Just last year, the food bank distributed 20.8 million meals and it is expecting to see an increased number of people in need this year, as SNAP benefits get a $265 cut.

"We do have plenty of food for everybody. We have enough, but we've also anticipated something like this when we knew that the public health emergency would end, and now we know that it will end. What we could anticipate is just more folks whose SNAP benefits are running out. And again, who still need to eat and still need to fill their pantries. And we can fill that gap,” the director of programs at BRAFB, Zach Nissen said.

Even people who cannot get to one of BRAFB's partner locations can get help thanks to the food bank working with other organizations.

"Again, if you or your family needs emergency food. If you need help getting groceries in your household. We've got partner agencies, or mobile food pantries, nearby hopefully where you are. You can visit them, no questions asked. Just show up,” Nissen said.

According to a 2018 U.S. Department of Agriculture report, more than 736,000 people rely on SNAP in Virginia. During that year, a little more than $1 billion in SNAP benefits were disbursed.
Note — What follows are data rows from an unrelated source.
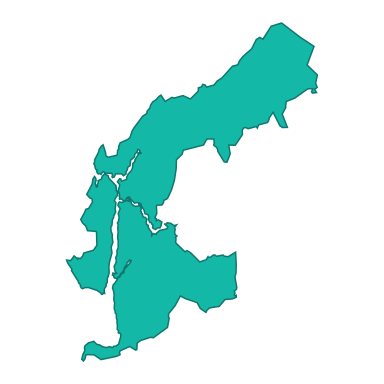 Vaksdal nor, Hordaland, Norway (Mercator projection)
{"feature_id": "86288312B98052754922139", "entity_name": "Vaksdal nor", "entity_type": "district", "adm_level": 2, "iso_a3": "NOR", "parent_name": "Norway", "parent_adm1": "Hordaland", "projection": "mercator", "projection_center": [5.767, 60.674], "detail": "fine", "context": "isolated", "style": "filled", "palette": "teal", "viewbox_px": 384, "rotation_deg": 0, "n_neighbors": 0, "source": "geoboundaries", "source_scale": "gbopen_adm2", "svg_char_len": 6023}
<svg xmlns="http://www.w3.org/2000/svg" viewBox="0 0 384 384"><path d="M314.0,46.4L299.7,36.9L281.6,23.0L271.2,26.2L262.9,39.2L259.7,37.4L256.3,39.5L251.6,48.9L242.9,56.5L239.4,61.0L237.8,64.8L232.5,66.2L222.1,77.8L217.2,81.0L214.1,85.0L206.5,87.1L205.2,85.0L202.6,84.4L201.7,86.8L198.4,87.8L198.3,91.1L190.4,99.0L183.0,95.6L174.4,98.0L171.9,97.4L165.1,101.5L161.0,95.1L158.8,96.6L156.1,99.7L152.8,101.8L150.9,104.5L149.7,108.4L147.1,111.1L146.8,113.5L142.6,116.3L133.9,128.0L131.9,131.5L130.0,137.6L127.8,139.4L120.2,142.8L118.5,146.8L119.0,148.3L117.7,150.3L117.1,155.2L108.4,157.2L105.9,155.9L105.5,152.4L103.1,144.8L101.3,146.2L99.2,149.4L98.5,152.3L94.6,159.9L94.6,162.1L93.8,163.6L95.3,166.5L95.0,166.9L95.6,169.2L97.1,170.1L96.7,171.2L97.2,172.8L98.3,174.0L100.0,173.5L101.0,174.4L102.5,172.2L103.6,171.7L105.2,173.1L111.9,173.4L112.5,175.3L112.0,176.8L112.5,177.6L114.0,177.2L115.8,173.8L121.9,173.9L123.4,175.8L126.0,174.0L126.0,172.1L127.2,170.0L127.8,167.2L130.1,165.7L130.6,160.2L134.1,157.4L134.6,156.5L134.6,154.6L137.0,151.9L137.9,149.3L139.9,150.3L139.8,152.4L137.3,153.3L141.0,152.7L141.0,153.5L138.1,154.1L138.5,154.1L134.8,160.1L135.1,161.4L132.8,163.5L132.6,167.3L131.6,170.3L128.2,174.0L126.6,177.3L126.7,179.3L121.9,181.2L121.4,181.0L120.8,178.9L119.6,178.7L117.4,181.8L119.5,184.4L119.7,185.7L118.2,190.3L119.6,194.7L119.2,196.3L119.9,197.0L119.3,198.5L119.7,199.3L121.6,198.9L123.6,201.0L125.8,200.1L126.9,197.7L128.9,196.9L130.3,198.0L130.3,200.0L131.3,199.8L134.5,203.1L137.3,202.5L140.8,203.6L141.4,205.9L144.0,210.1L145.0,213.8L148.0,214.6L148.7,217.0L148.7,218.3L148.2,218.9L149.9,222.5L151.2,222.4L151.9,224.3L153.1,225.3L152.5,227.4L153.1,228.4L155.6,229.5L157.6,227.8L159.9,228.0L161.3,225.2L161.1,224.6L161.9,222.1L158.6,219.9L156.1,220.7L156.5,218.9L154.9,217.7L156.8,213.5L156.4,206.4L156.9,205.2L162.0,205.0L163.5,202.6L163.8,200.3L166.7,199.1L168.1,197.3L171.4,190.2L174.4,180.3L176.2,168.5L176.4,159.8L182.1,154.3L183.3,150.2L203.6,145.0L206.1,140.3L207.4,138.9L213.8,139.1L214.3,143.3L213.7,144.3L214.0,145.6L216.1,146.9L217.5,149.0L218.0,151.7L224.2,161.9L227.0,162.2L230.2,153.8L228.7,145.0L235.2,145.3L242.1,135.1L242.5,134.1L242.2,130.2L243.8,127.8L245.7,127.6L248.1,128.7L256.4,126.5L257.3,128.1L258.6,124.9L267.5,122.5L269.0,119.7L269.1,118.1L273.1,112.3L279.8,125.6L282.3,127.5L287.4,127.4L282.2,114.1L285.8,107.5L285.6,106.3L286.2,101.5L294.8,98.1L307.8,88.8L312.7,88.6L311.6,91.9L312.4,93.1L316.5,92.6L314.7,89.3L317.2,87.4L315.6,83.1L317.4,75.0L307.1,65.0L314.0,46.4ZM164.2,223.8L167.9,226.9L166.7,228.9L159.9,230.4L156.4,233.3L156.4,234.4L153.3,233.6L151.7,235.6L151.8,232.8L148.1,227.2L148.4,225.8L148.0,225.1L146.7,224.7L146.1,222.4L146.7,220.1L146.4,218.6L145.1,217.3L143.0,216.9L142.4,213.8L141.4,213.2L141.4,211.7L140.5,211.1L141.3,208.7L140.4,206.4L140.2,204.0L138.7,203.9L139.1,205.0L138.8,205.9L135.3,206.4L133.3,205.3L131.4,203.6L131.0,201.7L129.1,200.8L129.9,199.4L129.7,198.2L128.8,197.6L127.8,198.6L128.5,201.0L127.0,200.5L121.6,202.5L119.5,201.9L118.4,203.0L117.9,205.4L120.2,208.6L118.2,213.6L119.2,217.8L118.6,219.4L118.8,220.6L117.4,223.0L118.1,224.6L117.8,228.2L118.1,232.4L117.6,237.4L118.2,241.0L118.1,248.0L116.9,250.6L117.1,254.5L115.7,257.7L116.3,260.3L116.0,262.7L114.1,266.5L115.4,272.6L116.6,273.2L114.9,273.9L113.0,273.0L112.4,275.0L113.8,275.6L113.7,276.8L114.7,278.1L117.0,278.6L118.0,277.0L119.1,276.6L121.0,273.3L122.0,272.9L124.2,269.1L124.3,267.7L126.7,264.5L127.2,262.3L128.9,261.5L129.3,260.4L129.6,259.9L129.9,259.9L130.2,259.9L129.5,260.2L130.0,260.8L131.1,260.5L130.9,261.8L124.0,269.9L123.9,272.6L121.5,273.8L119.8,276.9L118.3,277.7L114.7,283.4L113.3,284.6L112.5,288.0L113.8,291.9L114.1,294.8L113.8,299.7L114.6,302.9L114.2,308.8L115.2,311.2L115.2,312.9L116.3,314.1L116.4,318.2L117.2,320.8L116.9,321.9L117.4,325.8L117.2,329.2L118.6,330.9L118.2,332.4L118.5,333.1L119.9,333.2L120.9,334.5L120.7,336.7L118.6,344.2L115.7,346.2L113.8,346.2L112.6,347.6L109.4,346.6L106.8,347.6L102.7,346.8L99.7,344.9L96.7,344.3L93.7,341.3L88.4,342.9L85.0,345.8L84.5,347.7L84.8,350.7L82.9,354.5L81.7,359.3L83.5,361.0L85.1,358.6L86.0,354.6L94.0,354.8L101.0,359.6L116.6,356.3L120.1,354.7L119.5,352.6L120.1,350.8L129.7,346.5L135.7,350.1L136.8,349.6L137.2,343.0L140.6,340.5L150.5,337.3L153.2,337.8L167.5,327.4L169.2,318.1L168.6,317.1L168.5,313.9L175.1,305.7L180.3,296.0L185.6,298.7L197.2,302.6L200.2,308.4L206.0,312.4L206.9,310.3L209.6,307.9L219.2,306.4L225.0,299.5L232.4,298.9L236.3,297.2L236.2,295.3L235.2,295.8L234.4,295.1L235.0,292.9L234.3,291.1L236.4,289.4L236.8,287.5L234.9,276.9L236.0,273.3L236.2,264.7L235.6,252.2L228.1,256.7L224.4,256.2L223.0,255.0L216.5,256.3L215.1,255.1L213.3,255.0L210.7,257.1L208.4,257.4L208.0,256.7L206.1,259.8L199.7,261.9L190.7,252.8L186.9,250.6L185.0,251.8L176.2,243.3L175.7,242.4L176.0,238.5L175.4,237.4L177.0,236.1L175.1,234.4L174.6,232.2L175.2,229.4L174.6,227.4L176.5,224.9L174.1,225.6L170.7,223.3L167.2,222.8L165.6,224.2L164.2,223.8ZM104.6,293.4L104.2,290.6L104.4,288.8L106.2,286.0L106.0,284.3L107.2,282.4L107.4,277.8L108.2,276.6L109.1,273.0L108.9,266.4L109.6,261.5L112.0,252.9L111.2,247.1L112.9,242.3L112.2,237.1L112.4,234.6L111.1,231.4L110.8,227.2L111.9,225.4L112.5,219.3L113.5,218.2L113.8,215.9L115.7,212.0L115.1,208.8L116.0,202.8L114.4,200.7L115.2,198.5L117.4,195.5L117.6,193.3L117.5,191.9L116.2,190.4L116.4,187.4L115.8,186.8L116.1,185.8L108.7,178.0L108.1,175.6L104.4,174.0L102.2,176.2L101.5,179.0L98.0,180.8L98.3,182.6L97.2,184.8L97.6,186.4L96.4,187.1L95.2,183.6L96.1,180.0L95.7,178.2L94.6,176.5L93.0,178.7L92.1,184.2L86.7,194.4L89.9,198.0L92.1,198.9L92.4,202.1L88.7,208.4L85.8,209.3L84.4,212.9L80.7,219.5L82.6,223.0L85.8,226.0L87.5,230.7L96.0,231.4L96.5,232.2L96.9,245.3L93.5,250.2L83.8,253.0L82.6,256.1L80.4,258.6L78.0,258.0L77.7,259.1L74.1,255.9L70.7,260.6L66.6,260.1L67.8,263.2L72.0,269.3L71.4,270.5L78.0,280.9L78.7,283.0L80.5,284.9L80.3,286.2L81.5,288.2L82.6,288.7L85.1,287.6L88.6,287.6L96.7,290.3L100.5,292.7L101.6,294.4L102.7,294.2L103.4,292.9L104.6,293.4Z" fill="#14b8a6" stroke="#0f766e" stroke-width="1.5"/></svg>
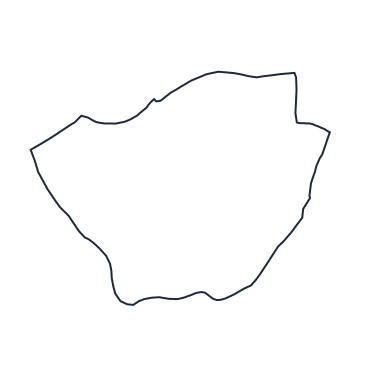 Saniuta, Tuvalu (Robinson projection), rotated 347°
{"feature_id": "33948139B55314492398689", "entity_name": "Saniuta", "entity_type": "district", "adm_level": 2, "iso_a3": "TUV", "parent_name": "Tuvalu", "parent_adm1": "", "projection": "robinson", "projection_center": [178.686, -7.494], "detail": "fine", "context": "isolated", "style": "outline", "palette": "slate", "viewbox_px": 384, "rotation_deg": 347, "n_neighbors": 0, "source": "geoboundaries", "source_scale": "gbopen_adm2", "svg_char_len": 1520}
<svg xmlns="http://www.w3.org/2000/svg" viewBox="0 0 384 384"><g transform="rotate(347 192 192)"><path d="M44.3,114.6L45.9,126.7L46.6,137.9L51.9,156.8L56.8,169.6L60.1,177.3L66.4,187.4L73.1,204.9L77.4,212.3L80.5,214.6L84.6,219.5L88.9,225.8L93.9,234.7L96.0,243.4L95.7,250.6L94.4,258.1L94.1,266.1L94.4,273.9L97.8,282.3L103.6,286.8L109.3,288.8L115.5,286.5L121.3,285.6L128.6,285.9L136.3,287.1L140.5,288.9L145.8,291.0L153.9,293.1L160.0,293.1L167.9,292.2L173.2,291.3L178.7,291.6L182.1,293.1L185.0,296.6L188.2,300.5L191.9,302.9L195.8,303.5L200.8,303.2L210.6,301.1L221.1,297.8L228.5,296.3L234.5,291.9L239.8,287.4L248.0,279.6L263.5,264.6L271.2,259.9L280.1,253.3L282.5,251.3L286.4,247.9L293.6,241.9L296.5,233.5L305.5,224.6L305.7,221.8L307.6,216.6L310.0,210.1L312.4,206.2L314.4,202.9L316.3,200.1L318.8,195.0L321.7,191.1L324.1,187.8L327.3,184.8L339.7,164.8L337.3,162.7L335.3,160.5L332.4,158.5L329.3,156.1L327.5,155.1L325.4,153.4L322.4,151.8L318.3,150.7L314.8,149.7L311.9,149.0L309.8,147.8L310.5,138.5L312.8,130.4L316.8,116.1L319.2,103.8L318.6,99.0L305.4,97.1L295.9,96.2L287.6,95.3L280.6,94.8L273.1,91.8L266.8,88.7L259.4,85.5L244.7,80.7L232.8,80.5L216.1,83.3L202.7,87.6L199.3,88.8L194.0,90.3L188.4,92.9L181.9,96.0L177.6,95.7L175.9,92.9L171.7,95.4L168.9,97.5L166.6,99.6L160.8,102.4L155.9,105.1L148.5,107.4L142.2,108.4L137.3,108.3L132.6,108.1L128.8,107.1L122.3,105.6L117.7,103.8L114.4,102.3L110.9,99.4L107.6,96.2L101.3,92.8L93.6,97.7L89.0,99.1L70.8,106.0L59.1,110.0L44.3,114.6Z" fill="none" stroke="#1e293b" stroke-width="2"/></g></svg>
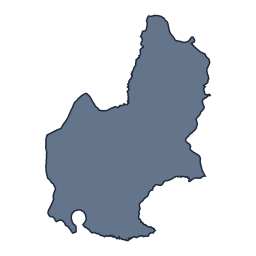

Virginia is above the national average for both the amount of SNAP benefits used and the number of households with children who depend on SNAP. In the Fifth Congressional District, nine percent of households receive SNAP, which means more than 26,000 families are now going to have to work under a tighter budget.

SNAP benefits will drop from $281 to $16. The last emergency allotment will be distributed on Feb. 16.